So if you don't know the reality of my case than save me the stories.


----------



## scuba_steve2699 (Nov 15, 2006)

mrbigjack50 said:


> Do I have to remind you Steve that a sensor reader went bad after 3 weeks?
> That a belt pully went bad after 1200 hours or a belt fell apart on me?
> 
> Sorry but I am stating true "real world facts" I ain't gonna sugar coat anything and look misleading.
> ...


I am just reminding you of the inconsistencies of your posts and how you choose when you like something and when you do not. Do not blame Roland for bad tech support on your dealers end or parts etc. I feel you should point the finger at them and not Roland.


----------



## mrbigjack50 (Jun 9, 2008)

Believe me, I know my tech are knuckle heads, but they did call Roland many times about issues I had and Roland said, oh change this, change that ect.
And do you think when I had wrong this changed Roland manned up and said oh whoops, sorry for false advise, let us take care of you..

I use to love my machine, I really did, but please understand, when someone goes through hell I gone through, do you think I am gonna be cheerful about my ordeal? 

If I was in your shoes that machine wouldn't break down in 6 years than yes I be backing up a reputable company, hell my Brother printer has been a champ 3 years and not a single issue, but with my Roland I am scared to walk in room and have it fail for no apparent reason.

As angry as I am with company, many points I make are very true, like there ink really really is fragile, I remember if alcohol touching OEM it would take it right off and the other day I accidently spelled 91% alcohol on a decal job, didn't notice I did for abit, until smell hit me and grabbed it whipped off with no harm done.

Also, I use same exact profiles, i'd use with OEM and I get much better grey scale prints without killing myself to mess with profile.

Lastly, If a manuf. doesn't make most of parts in there machine, or has them relabeled, am I to believe there ink is made by them? I ain't positive but pretty damn sure inks are made by Epson or Seiko whatever, because I bet Epson made proper ink formula to properly work with Epson head rank voltage. Once I open up a Roland ink and bladder was made by Epson but had masking tape covering logo.

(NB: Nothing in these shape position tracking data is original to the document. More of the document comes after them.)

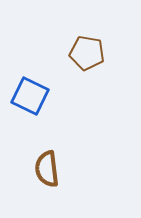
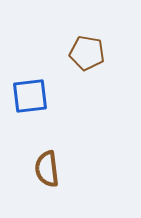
blue square: rotated 33 degrees counterclockwise
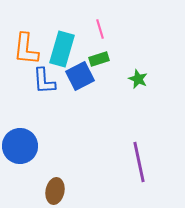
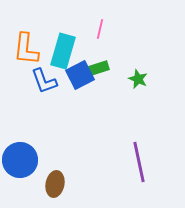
pink line: rotated 30 degrees clockwise
cyan rectangle: moved 1 px right, 2 px down
green rectangle: moved 9 px down
blue square: moved 1 px up
blue L-shape: rotated 16 degrees counterclockwise
blue circle: moved 14 px down
brown ellipse: moved 7 px up
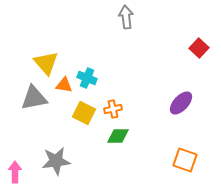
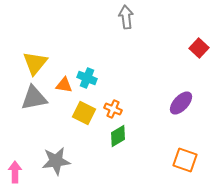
yellow triangle: moved 11 px left; rotated 20 degrees clockwise
orange cross: rotated 36 degrees clockwise
green diamond: rotated 30 degrees counterclockwise
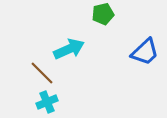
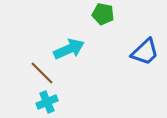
green pentagon: rotated 25 degrees clockwise
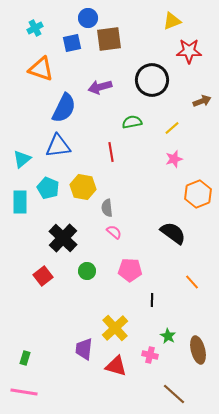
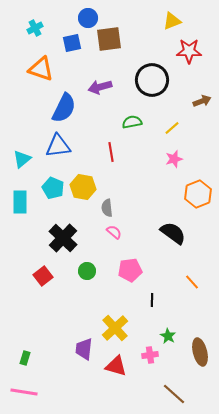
cyan pentagon: moved 5 px right
pink pentagon: rotated 10 degrees counterclockwise
brown ellipse: moved 2 px right, 2 px down
pink cross: rotated 21 degrees counterclockwise
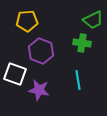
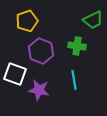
yellow pentagon: rotated 15 degrees counterclockwise
green cross: moved 5 px left, 3 px down
cyan line: moved 4 px left
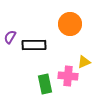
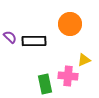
purple semicircle: rotated 104 degrees clockwise
black rectangle: moved 4 px up
yellow triangle: moved 2 px up
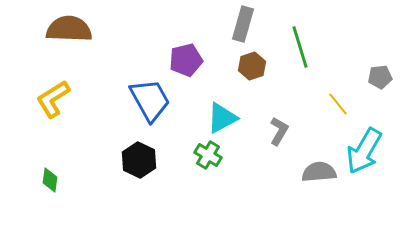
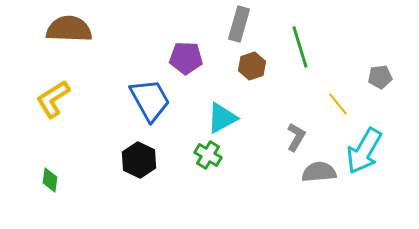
gray rectangle: moved 4 px left
purple pentagon: moved 2 px up; rotated 16 degrees clockwise
gray L-shape: moved 17 px right, 6 px down
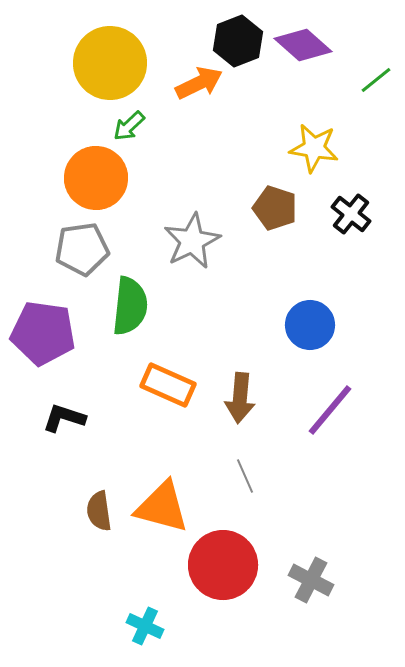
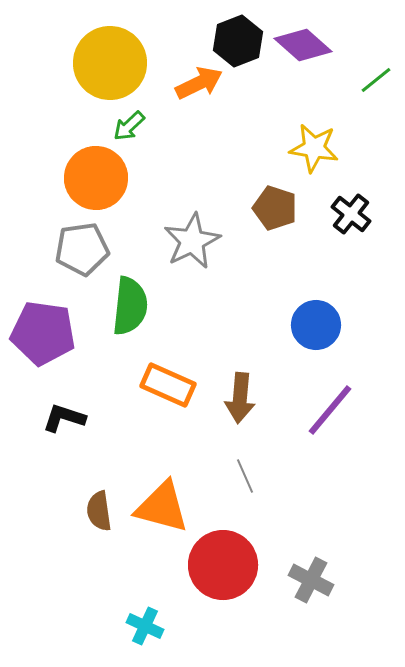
blue circle: moved 6 px right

At end of day, did or has my Roland made me alot of money and done good print work? Answer is Yes, ofcourse, clients been extremely happen with output, a few corks here in there but mostly extremely happy, but machine is by far not flawless, as nothing in life is I know, but I have had an unfortunate time with machine.
I am not only one though, I know other who have had many issues too, and they only ran OEM so wasn't ink.


----------